The whole was surrounded by a lofty and strong line of earthen ramparts, concealing from view all but the principal objects.
Beyond the walls were several conical mounds, one of which, equalled in altitude the highest structure within the circumscribed area.
Each step that we took after crossing the walls convinced me that Wahka was a much more important place than had been hitherto supposed and that its vast mounds, abounding in objects of the highest interest, deserved a thorough exploration.
I determined, therefore, on using every effort to make researches at Waka, which of all the ruins in Chaldea, is alone worthy to rank with those of Babylon and Nineveh?
So, Tom, that was Sir William Loftus and he's writing in Travels and Researches in Chaldea, or Chaldea and the Susiana, which is in 1857.

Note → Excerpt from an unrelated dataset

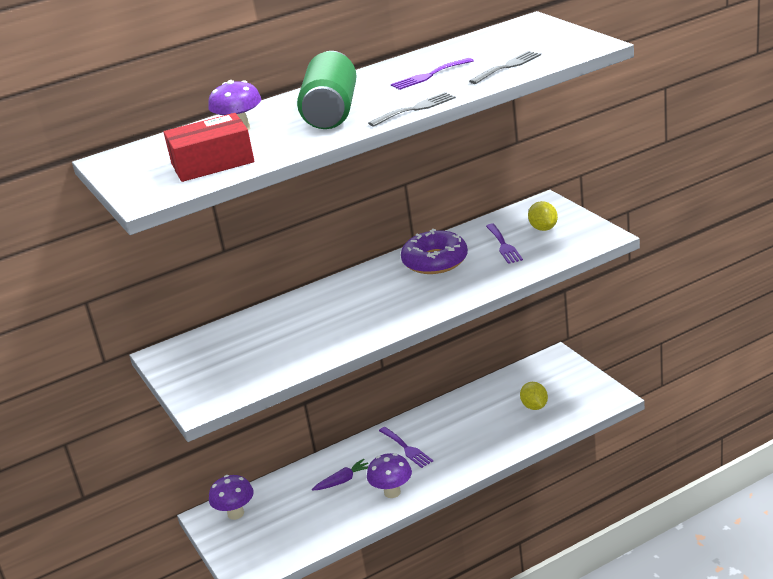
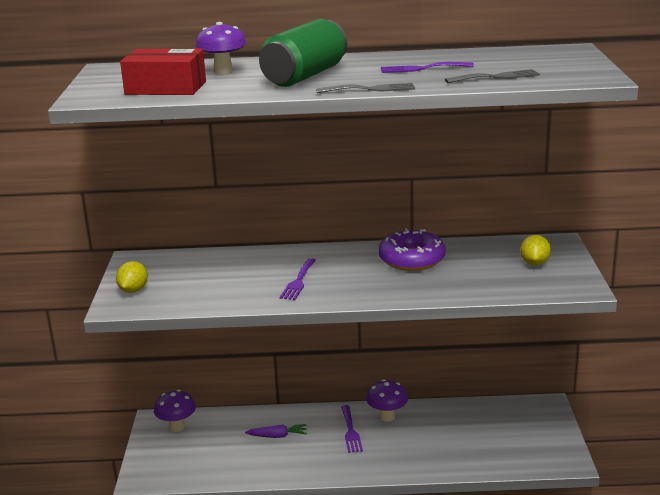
camera: 25 degrees right, 5 degrees down
purple mushroom [367,453,412,498] -> purple mushroom moved to [366,379,408,422]
purple fork [486,224,523,264] -> purple fork moved to [280,258,316,300]
yellow lemon [520,382,548,410] -> yellow lemon moved to [116,261,148,293]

He's a British geologist, isn't he?
And he's been working as part of an international commission drawing up the border between the empires of the Ottomans and the Persians.

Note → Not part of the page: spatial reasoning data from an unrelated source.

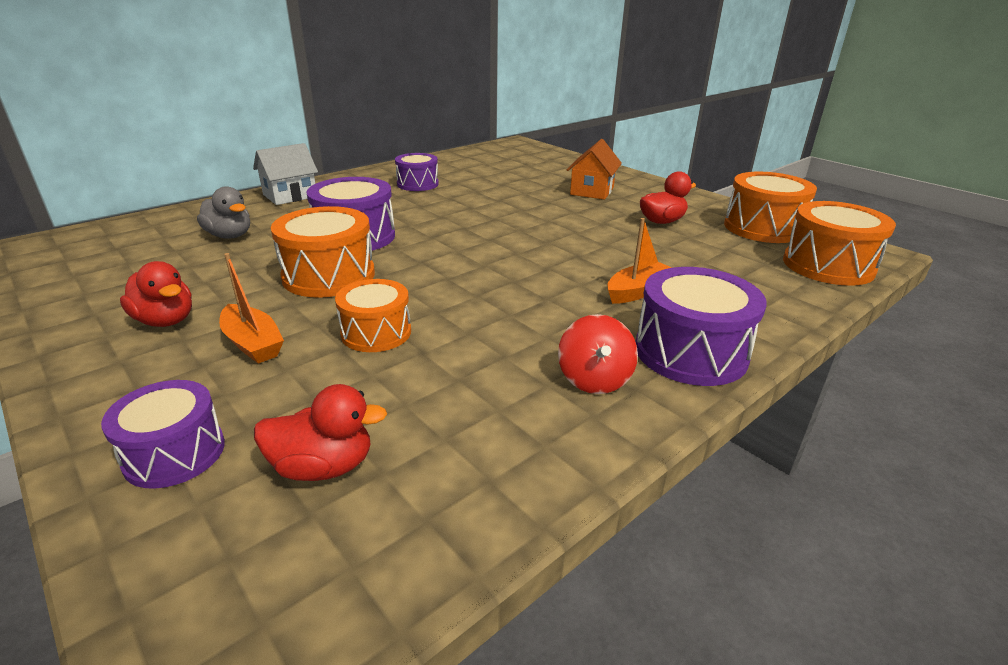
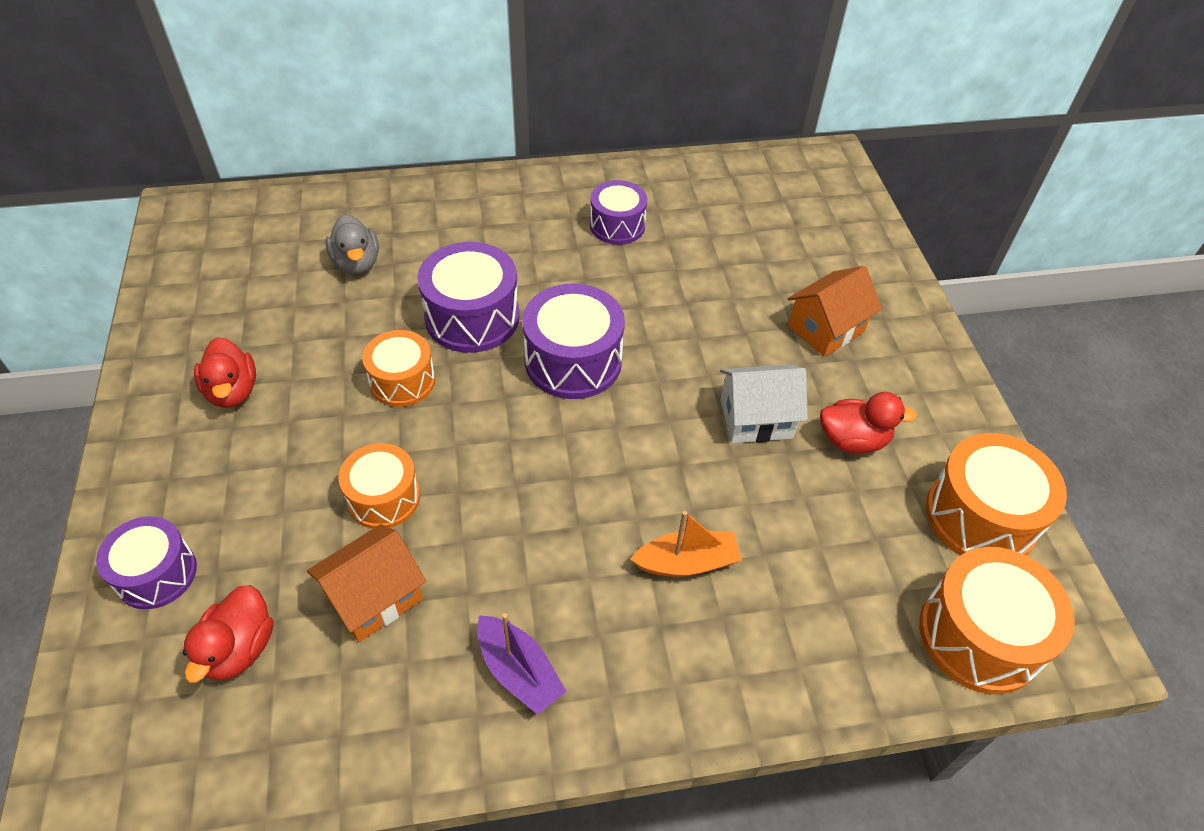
camera: 30 degrees right, 20 degrees up
orange boat [219,253,284,364] -> none
white house [253,143,318,205] -> white house moved to [720,364,808,443]
red duck [254,384,387,481] -> red duck turned 75 degrees clockwise [183,585,273,683]
orange drum [271,206,375,298] -> orange drum [362,330,435,407], size x0.65
red spinning top [558,314,638,394] -> purple boat [477,613,566,715]
purple drum [636,267,767,386] -> purple drum moved to [523,284,625,399]
none -> orange house [307,524,426,642]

So tell us what he's the place he's talking about here, because this is one of, we love a mystery story and this is one of history's greatest mysteries.
So it's a very mysterious place.
As he said in his book.
It's called Waqa, and it's in southern Mesopotamia.

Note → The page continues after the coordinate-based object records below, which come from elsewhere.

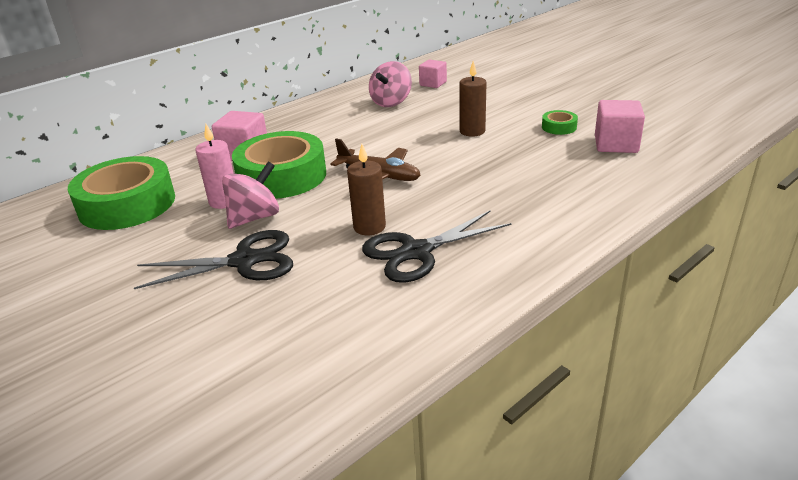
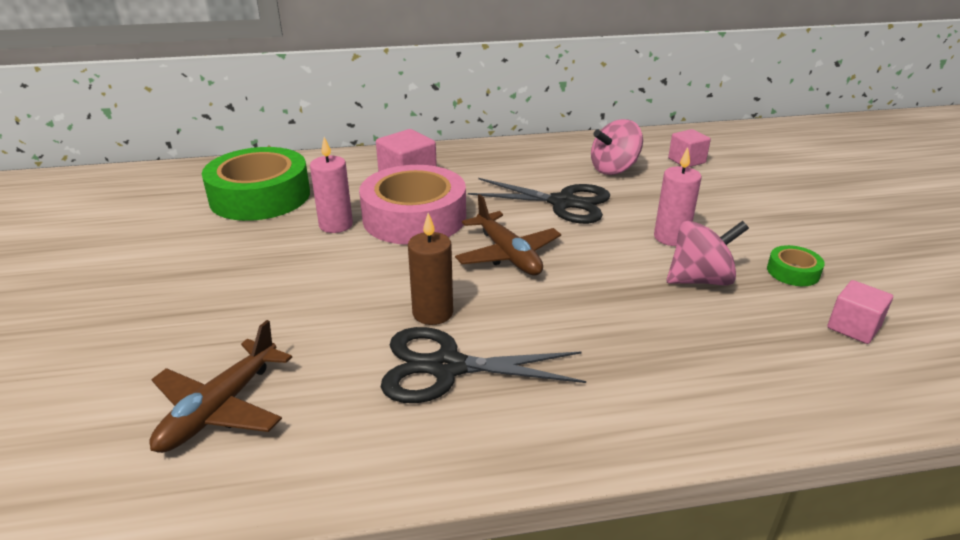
camera: 30 degrees right, 0 degrees up
black scissors [134,230,293,289] -> black scissors moved to [468,178,610,224]
pink spinning top [222,162,279,229] -> pink spinning top moved to [667,221,749,285]
green tape [232,131,326,199] -> pink tape [359,165,466,245]
brown candle [459,61,487,137] -> pink candle [654,147,702,246]
pink cube [595,100,645,153] -> pink cube [827,280,893,344], size x0.66
none -> brown plane [150,320,292,453]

It had been a frontier post of the Persian Empire back in the age of Muhammad, but when the Arabs had conquered the Persian Empire, it had effectively been abandoned.
And it's a site like Ozymandias.
Nothing beside remains.
You know, you have the lone and level sands stretching far away.
And Loftus actually says that it's the most desolate spot that he had ever visited.
But he does sense that there's something important about it, something strange about it.